During his latest visit to the authorities to provide information about the Chinese gang operating in Thailand, Mr Chuvit urged the OAG to fast-track efforts to press a money laundering charge against Mr Chaiyanat in order to prevent him from transferring his assets somewhere else.
A crucial document supplied by Mr Chuvit also showed the transaction history and money trail of Mr Chaiyanat, which suggested the involvement of several other individuals in his presumed network.
Aside from the potential money laundering charge, Mr Chuvit told reporters he had received confirmation from national police chief Pol Gen Damrongsak Kittiprapas stating that the OAG has now been granted full authority to move forward with legal proceedings.
Pol Gen Damrongsak said he would endorse the filing of a lawsuit against any wrongdoers rather than the Metropolitan Police Bureau (MPB).
The Department of Special Investigation (DSI) has taken charge of the case due to the slow progress made in proceeding with the money laundering charge.
Mr Chuvit said all of the Chinese patrons arrested during the crackdown at the Jinling pub on Charoen Rat Road on Oct 26 are now trying to amass money to bribe immigration police with 5 million baht each so they can flee Thailand and take a charter flight to Cambodia.

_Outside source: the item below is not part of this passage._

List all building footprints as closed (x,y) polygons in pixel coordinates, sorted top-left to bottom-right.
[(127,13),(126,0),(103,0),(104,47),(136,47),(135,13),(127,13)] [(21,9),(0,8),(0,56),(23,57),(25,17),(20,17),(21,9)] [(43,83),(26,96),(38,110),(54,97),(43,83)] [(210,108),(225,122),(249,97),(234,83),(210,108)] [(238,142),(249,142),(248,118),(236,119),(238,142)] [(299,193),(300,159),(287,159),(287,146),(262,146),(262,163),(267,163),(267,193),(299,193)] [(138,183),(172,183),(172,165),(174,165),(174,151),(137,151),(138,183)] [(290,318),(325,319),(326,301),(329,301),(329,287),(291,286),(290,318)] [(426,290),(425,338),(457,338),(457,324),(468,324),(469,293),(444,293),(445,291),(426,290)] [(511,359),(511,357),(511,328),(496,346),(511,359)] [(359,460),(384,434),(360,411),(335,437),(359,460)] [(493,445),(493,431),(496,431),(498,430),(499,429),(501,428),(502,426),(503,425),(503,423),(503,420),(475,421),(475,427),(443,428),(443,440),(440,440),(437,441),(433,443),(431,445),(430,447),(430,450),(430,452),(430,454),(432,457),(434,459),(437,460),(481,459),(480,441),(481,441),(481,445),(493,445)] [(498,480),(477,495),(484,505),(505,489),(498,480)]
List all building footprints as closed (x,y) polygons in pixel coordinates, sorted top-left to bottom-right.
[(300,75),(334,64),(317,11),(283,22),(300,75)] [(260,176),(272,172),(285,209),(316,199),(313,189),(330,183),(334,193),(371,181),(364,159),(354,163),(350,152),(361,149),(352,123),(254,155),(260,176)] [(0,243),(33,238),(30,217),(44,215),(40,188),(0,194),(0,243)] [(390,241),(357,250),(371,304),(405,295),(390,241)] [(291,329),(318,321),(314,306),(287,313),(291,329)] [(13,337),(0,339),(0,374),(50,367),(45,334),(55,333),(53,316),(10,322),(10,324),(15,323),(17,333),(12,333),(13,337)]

He said they might have illicit drugs with them and warned immigration police against taking any "tea money" as he has all their passport information and can track them down.
Mr Chuvit pointed to the negligence of police tied to the case, including those who released Chinese patrons who tested positive for illicit substances, as well as prime suspects, and other officers who released a luxury car owned by Shui Tai Wei, operator of the Baby Face pub in Sutthisan district.
"I didn't mean to blame the MPB chief or the other officers. I just pointed to the negligence of the MPB. I want to address this to stamp out illegal businesses run by foreigners in Thailand."